*** Input material
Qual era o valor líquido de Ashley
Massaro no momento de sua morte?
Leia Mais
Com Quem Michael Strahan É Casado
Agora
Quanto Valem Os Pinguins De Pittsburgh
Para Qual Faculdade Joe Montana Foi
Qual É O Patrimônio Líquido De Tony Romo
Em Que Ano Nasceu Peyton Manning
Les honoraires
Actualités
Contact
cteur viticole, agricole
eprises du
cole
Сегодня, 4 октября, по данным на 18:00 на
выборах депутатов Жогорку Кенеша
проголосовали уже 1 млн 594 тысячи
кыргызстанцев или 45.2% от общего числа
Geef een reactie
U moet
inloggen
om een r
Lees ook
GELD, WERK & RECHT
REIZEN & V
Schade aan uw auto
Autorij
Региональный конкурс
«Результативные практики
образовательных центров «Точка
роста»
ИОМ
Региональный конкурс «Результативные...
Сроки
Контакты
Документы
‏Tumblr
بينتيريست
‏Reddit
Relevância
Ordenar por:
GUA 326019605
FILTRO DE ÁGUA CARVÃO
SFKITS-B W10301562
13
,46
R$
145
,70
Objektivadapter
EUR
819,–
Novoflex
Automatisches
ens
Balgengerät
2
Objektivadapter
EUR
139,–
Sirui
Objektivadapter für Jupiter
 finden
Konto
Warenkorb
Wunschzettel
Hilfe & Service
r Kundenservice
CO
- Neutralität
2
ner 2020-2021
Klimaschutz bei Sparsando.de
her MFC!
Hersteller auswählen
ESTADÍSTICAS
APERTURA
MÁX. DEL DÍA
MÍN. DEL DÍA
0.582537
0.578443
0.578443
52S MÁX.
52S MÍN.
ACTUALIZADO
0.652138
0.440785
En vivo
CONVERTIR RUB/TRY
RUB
******
Exercise directions: Can you recast every line of text in the rows above as a JSON list of strings, one string per line, leaving out any blank lines?

Answer to the problem:
[
  "Qual era o valor líquido de Ashley",
  "Massaro no momento de sua morte?",
  "Leia Mais",
  "Com Quem Michael Strahan É Casado",
  "Agora",
  "Quanto Valem Os Pinguins De Pittsburgh",
  "Para Qual Faculdade Joe Montana Foi",
  "Qual É O Patrimônio Líquido De Tony Romo",
  "Em Que Ano Nasceu Peyton Manning",
  "Les honoraires",
  "Actualités",
  "Contact",
  "cteur viticole, agricole",
  "eprises du",
  "cole",
  "Сегодня, 4 октября, по данным на 18:00 на",
  "выборах депутатов Жогорку Кенеша",
  "проголосовали уже 1 млн 594 тысячи",
  "кыргызстанцев или 45.2% от общего числа",
  "Geef een reactie",
  "U moet",
  "inloggen",
  "om een r",
  "Lees ook",
  "GELD, WERK & RECHT",
  "REIZEN & V",
  "Schade aan uw auto",
  "Autorij",
  "Региональный конкурс",
  "«Результативные практики",
  "образовательных центров «Точка",
  "роста»",
  "ИОМ",
  "Региональный конкурс «Результативные...",
  "Сроки",
  "Контакты",
  "Документы",
  "‏Tumblr",
  "بينتيريست",
  "‏Reddit",
  "Relevância",
  "Ordenar por:",
  "GUA 326019605",
  "FILTRO DE ÁGUA CARVÃO",
  "SFKITS-B W10301562",
  "13",
  ",46",
  "R$",
  "145",
  ",70",
  "Objektivadapter",
  "EUR",
  "819,–",
  "Novoflex",
  "Automatisches",
  "ens",
  "Balgengerät",
  "2",
  "Objektivadapter",
  "EUR",
  "139,–",
  "Sirui",
  "Objektivadapter für Jupiter",
  " finden",
  "Konto",
  "Warenkorb",
  "Wunschzettel",
  "Hilfe & Service",
  "r Kundenservice",
  "CO",
  "- Neutralität",
  "2",
  "ner 2020-2021",
  "Klimaschutz bei Sparsando.de",
  "her MFC!",
  "Hersteller auswählen",
  "ESTADÍSTICAS",
  "APERTURA",
  "MÁX. DEL DÍA",
  "MÍN. DEL DÍA",
  "0.582537",
  "0.578443",
  "0.578443",
  "52S MÁX.",
  "52S MÍN.",
  "ACTUALIZADO",
  "0.652138",
  "0.440785",
  "En vivo",
  "CONVERTIR RUB/TRY",
  "RUB"
]